Decía que obviamente, el Plan E no es la solución definitiva a la ruina del paro. Pero, al menos, es algo parecido a un remedio paliativo. En cambio, cuando a la derecha se le pregunta por soluciones sólo alcanzan a construir una palabra: reformas. Para ellos es un concepto mágico que contiene todas las recetas que nos conducirán a la abundancia, a la riqueza y a la felicidad completa.
Pero cuando los palmeros conservadores hablan de reformas, quizá sin saberlo, se refieren a reformar el mercado laboral. Eso significa relajar las relaciones laborales, difuminar esos vínculos para que despedir gente no les salga caro. No hay nada más que eso, mejor que no se engañen. Igual que cuando proponen austeridad y prudencia en el gasto social. Más eufemismos. Saben perfectamente lo que significa. Caminar hacia atrás.
El trabajador, que precisamente ha sido el perjudicado por los excesos del pasado, vía hipoteca sobre todo, ahora debe sacrificar su seguridad, de natural precaria, para que los ricos puedan seguir ganando mucho más dinero, con la esperanza, eso sí, de que próximamente se les ocurra tirar del país y crear empleo.

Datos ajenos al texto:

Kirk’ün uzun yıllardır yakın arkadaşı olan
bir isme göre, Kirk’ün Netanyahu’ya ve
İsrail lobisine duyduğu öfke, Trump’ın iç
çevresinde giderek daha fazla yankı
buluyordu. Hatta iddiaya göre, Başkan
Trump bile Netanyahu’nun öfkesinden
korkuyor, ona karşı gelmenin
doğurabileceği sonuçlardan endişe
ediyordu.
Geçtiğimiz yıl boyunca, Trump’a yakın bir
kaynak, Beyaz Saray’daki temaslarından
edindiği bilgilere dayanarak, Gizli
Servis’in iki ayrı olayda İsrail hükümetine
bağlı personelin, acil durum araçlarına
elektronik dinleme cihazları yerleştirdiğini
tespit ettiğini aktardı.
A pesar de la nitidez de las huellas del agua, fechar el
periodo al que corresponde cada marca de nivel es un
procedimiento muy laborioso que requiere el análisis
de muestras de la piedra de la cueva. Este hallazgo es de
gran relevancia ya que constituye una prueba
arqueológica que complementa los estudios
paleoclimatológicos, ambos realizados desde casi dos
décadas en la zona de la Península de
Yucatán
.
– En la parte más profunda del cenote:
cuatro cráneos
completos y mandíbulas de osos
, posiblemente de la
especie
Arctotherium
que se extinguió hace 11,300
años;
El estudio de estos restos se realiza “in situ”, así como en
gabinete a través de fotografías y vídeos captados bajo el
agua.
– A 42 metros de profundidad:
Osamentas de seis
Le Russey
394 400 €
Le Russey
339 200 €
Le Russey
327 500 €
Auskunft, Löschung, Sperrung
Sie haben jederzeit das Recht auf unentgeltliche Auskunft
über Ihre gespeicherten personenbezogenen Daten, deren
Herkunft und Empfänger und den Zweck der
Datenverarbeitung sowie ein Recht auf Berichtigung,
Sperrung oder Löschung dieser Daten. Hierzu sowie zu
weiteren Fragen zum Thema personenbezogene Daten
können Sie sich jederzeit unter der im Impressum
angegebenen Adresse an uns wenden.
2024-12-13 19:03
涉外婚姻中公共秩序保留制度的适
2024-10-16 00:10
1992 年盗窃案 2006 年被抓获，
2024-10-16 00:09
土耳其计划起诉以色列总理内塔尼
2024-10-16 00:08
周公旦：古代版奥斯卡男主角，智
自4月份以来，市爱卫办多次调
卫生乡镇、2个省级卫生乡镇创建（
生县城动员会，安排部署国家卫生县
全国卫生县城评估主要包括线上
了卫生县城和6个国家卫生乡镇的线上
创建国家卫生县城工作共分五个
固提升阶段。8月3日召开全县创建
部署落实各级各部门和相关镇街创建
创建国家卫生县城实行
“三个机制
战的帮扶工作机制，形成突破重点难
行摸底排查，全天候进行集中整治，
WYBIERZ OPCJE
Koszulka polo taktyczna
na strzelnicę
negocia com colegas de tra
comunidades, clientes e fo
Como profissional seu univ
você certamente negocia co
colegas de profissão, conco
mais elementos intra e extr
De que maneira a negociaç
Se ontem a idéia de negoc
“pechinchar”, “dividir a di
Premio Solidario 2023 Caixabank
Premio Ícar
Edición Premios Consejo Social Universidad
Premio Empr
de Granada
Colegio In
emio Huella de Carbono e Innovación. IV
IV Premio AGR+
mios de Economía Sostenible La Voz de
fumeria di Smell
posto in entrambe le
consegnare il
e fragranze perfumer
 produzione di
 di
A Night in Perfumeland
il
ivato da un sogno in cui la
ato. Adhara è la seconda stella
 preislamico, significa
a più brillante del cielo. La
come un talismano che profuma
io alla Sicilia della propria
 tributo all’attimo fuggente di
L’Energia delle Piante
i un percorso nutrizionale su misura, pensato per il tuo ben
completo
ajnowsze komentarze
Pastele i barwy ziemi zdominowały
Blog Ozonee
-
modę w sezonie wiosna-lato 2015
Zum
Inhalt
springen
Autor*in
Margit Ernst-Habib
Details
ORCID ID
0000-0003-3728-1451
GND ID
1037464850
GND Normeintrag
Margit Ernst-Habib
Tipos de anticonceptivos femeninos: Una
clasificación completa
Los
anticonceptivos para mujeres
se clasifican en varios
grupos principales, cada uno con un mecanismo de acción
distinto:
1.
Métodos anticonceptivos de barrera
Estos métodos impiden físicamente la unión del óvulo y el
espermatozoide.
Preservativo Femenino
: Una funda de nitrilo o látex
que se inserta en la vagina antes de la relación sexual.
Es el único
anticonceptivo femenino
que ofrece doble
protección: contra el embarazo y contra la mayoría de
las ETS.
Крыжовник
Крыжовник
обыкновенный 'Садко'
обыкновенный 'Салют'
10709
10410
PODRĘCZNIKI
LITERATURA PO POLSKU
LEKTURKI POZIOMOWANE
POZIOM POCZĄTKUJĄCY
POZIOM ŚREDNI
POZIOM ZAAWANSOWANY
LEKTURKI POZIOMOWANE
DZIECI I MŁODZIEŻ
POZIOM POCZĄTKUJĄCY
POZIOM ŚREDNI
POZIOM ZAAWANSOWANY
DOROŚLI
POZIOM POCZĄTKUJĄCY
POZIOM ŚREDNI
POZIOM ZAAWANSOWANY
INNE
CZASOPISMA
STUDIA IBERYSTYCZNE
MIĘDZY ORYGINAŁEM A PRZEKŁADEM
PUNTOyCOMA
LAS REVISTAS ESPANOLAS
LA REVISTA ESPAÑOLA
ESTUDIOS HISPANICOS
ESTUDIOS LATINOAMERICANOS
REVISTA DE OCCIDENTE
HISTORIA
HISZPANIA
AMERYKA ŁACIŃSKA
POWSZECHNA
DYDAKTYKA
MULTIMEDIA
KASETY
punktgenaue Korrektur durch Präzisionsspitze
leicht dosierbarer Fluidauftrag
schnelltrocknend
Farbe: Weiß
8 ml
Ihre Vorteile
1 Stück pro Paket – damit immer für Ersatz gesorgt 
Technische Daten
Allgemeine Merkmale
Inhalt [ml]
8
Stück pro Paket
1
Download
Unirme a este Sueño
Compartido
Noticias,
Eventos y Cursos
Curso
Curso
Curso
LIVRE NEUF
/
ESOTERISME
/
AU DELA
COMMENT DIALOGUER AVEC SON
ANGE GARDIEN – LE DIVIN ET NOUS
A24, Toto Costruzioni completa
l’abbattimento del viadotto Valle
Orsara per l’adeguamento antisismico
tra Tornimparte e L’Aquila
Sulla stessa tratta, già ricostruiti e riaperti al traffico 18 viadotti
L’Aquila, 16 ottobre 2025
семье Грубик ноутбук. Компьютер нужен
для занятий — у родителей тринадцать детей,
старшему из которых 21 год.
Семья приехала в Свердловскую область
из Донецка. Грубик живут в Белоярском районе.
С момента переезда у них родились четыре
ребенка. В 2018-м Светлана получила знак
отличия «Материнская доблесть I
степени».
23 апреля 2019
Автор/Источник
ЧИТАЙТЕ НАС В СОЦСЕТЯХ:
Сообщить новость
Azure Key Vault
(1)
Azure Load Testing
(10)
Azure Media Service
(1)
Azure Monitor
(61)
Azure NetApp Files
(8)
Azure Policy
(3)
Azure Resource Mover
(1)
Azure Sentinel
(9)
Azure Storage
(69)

No hay más. No existe una fórmula matemática que asegure las prestaciones de trabajadores y de parados, de los mayores, de los más débiles y que al mismo tiempo permita bajar los impuestos. Eso no es posible y cualquiera con un poco de sentido común y cero conocimientos en economía lo sabe.
Pasa que el mensaje de la derecha es simplón, directo, primario; sale disparado de la boca de tipos con máster en demagogia e impacta en el estómago del ciudadano. A menudo, creo, tiene éxito.